Merrill D C, Goodwin P, Burson J M, Sato Y, Williamson R, Weiner C P
Department of Obstetrics and Gynecology, University of Iowa College of Medicine, Iowa City, USA.
Am J Obstet Gynecol. 1998 Jul;179(1):235-40. doi: 10.1016/s0002-9378(98)70278-9.
It has been proposed that cesarean section improves the long-term neurologic outcome of children with meningomyelocele. On the basis of this belief, a trial of labor is not offered in many centers. We hypothesized that there is no difference in immediate or long-term outcome by route of delivery for the fetus with meningomyelocele delivered in a tertiary care center.
All fetuses (n = 60) with meningomyelocele delivered at the University of Iowa Hospitals and Clinics between 1971 and 1995 were analyzed.
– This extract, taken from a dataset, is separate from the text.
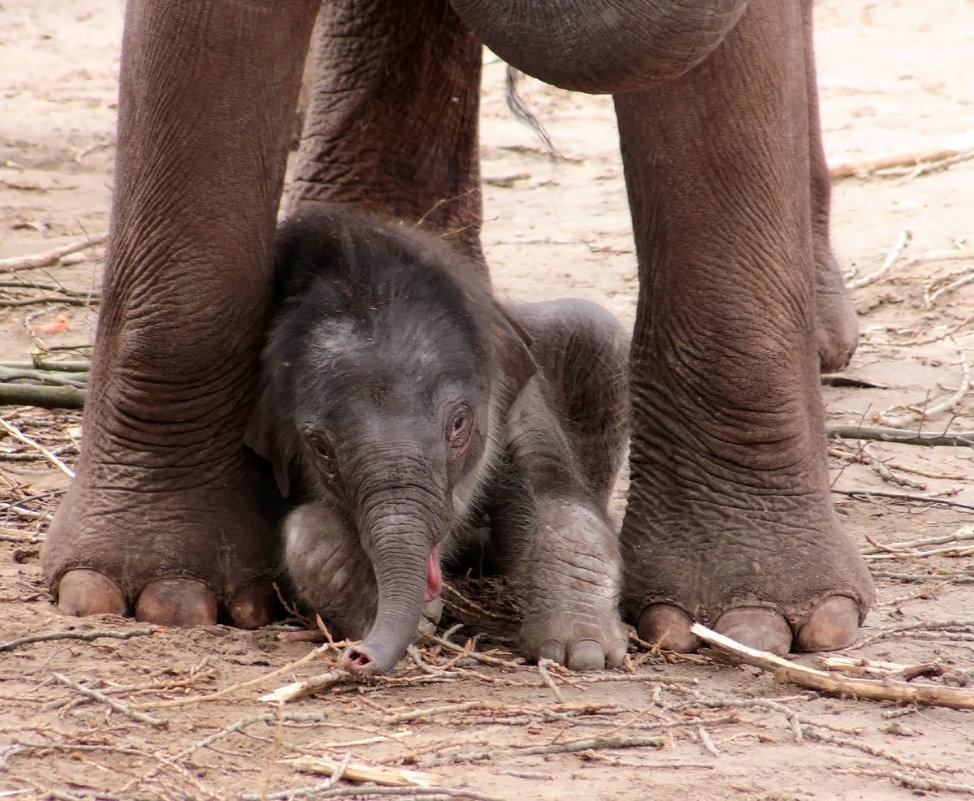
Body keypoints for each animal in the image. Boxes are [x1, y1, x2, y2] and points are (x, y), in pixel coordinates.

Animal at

Thirty-six cases were available for long-term follow-up. Motor, sensory, and anatomic levels were converted to a numeric scale. Variables were compared by one-way analysis of variance, chi2 analysis, and Fisher's exact test with significance at P < .05.
There were no significant differences by route of delivery for gestational age of delivery, birth weight, meningomyelocele size, or neonatal mortality (vaginal: 1/22 = 4.5%, cesarean section: 2/17 = 11.8%, P = .82). An antenatal diagnosis was made with similar frequency in the two groups (vaginal: 15/21 = 71.4%, cesarean section: 13/15 = 86.7%). In addition, the length of long-term follow-up was similar (vaginal: 54.7 +/- 11.1 months, cesarean section: 33.7 +/- 8.6 months). There was no difference in long-term neurologic outcome as determined by the change in motor level, the change in sensory level, or when comparing the final motor level with the anatomic level.
This study was unable to detect differences between either immediate or long-term outcome for the infant with isolated meningomyelocele when stratified by route of delivery. A multicenter randomized trial should be required before the acceptance of cesarean section as the optimal route of delivery for the fetus with meningomyelocele.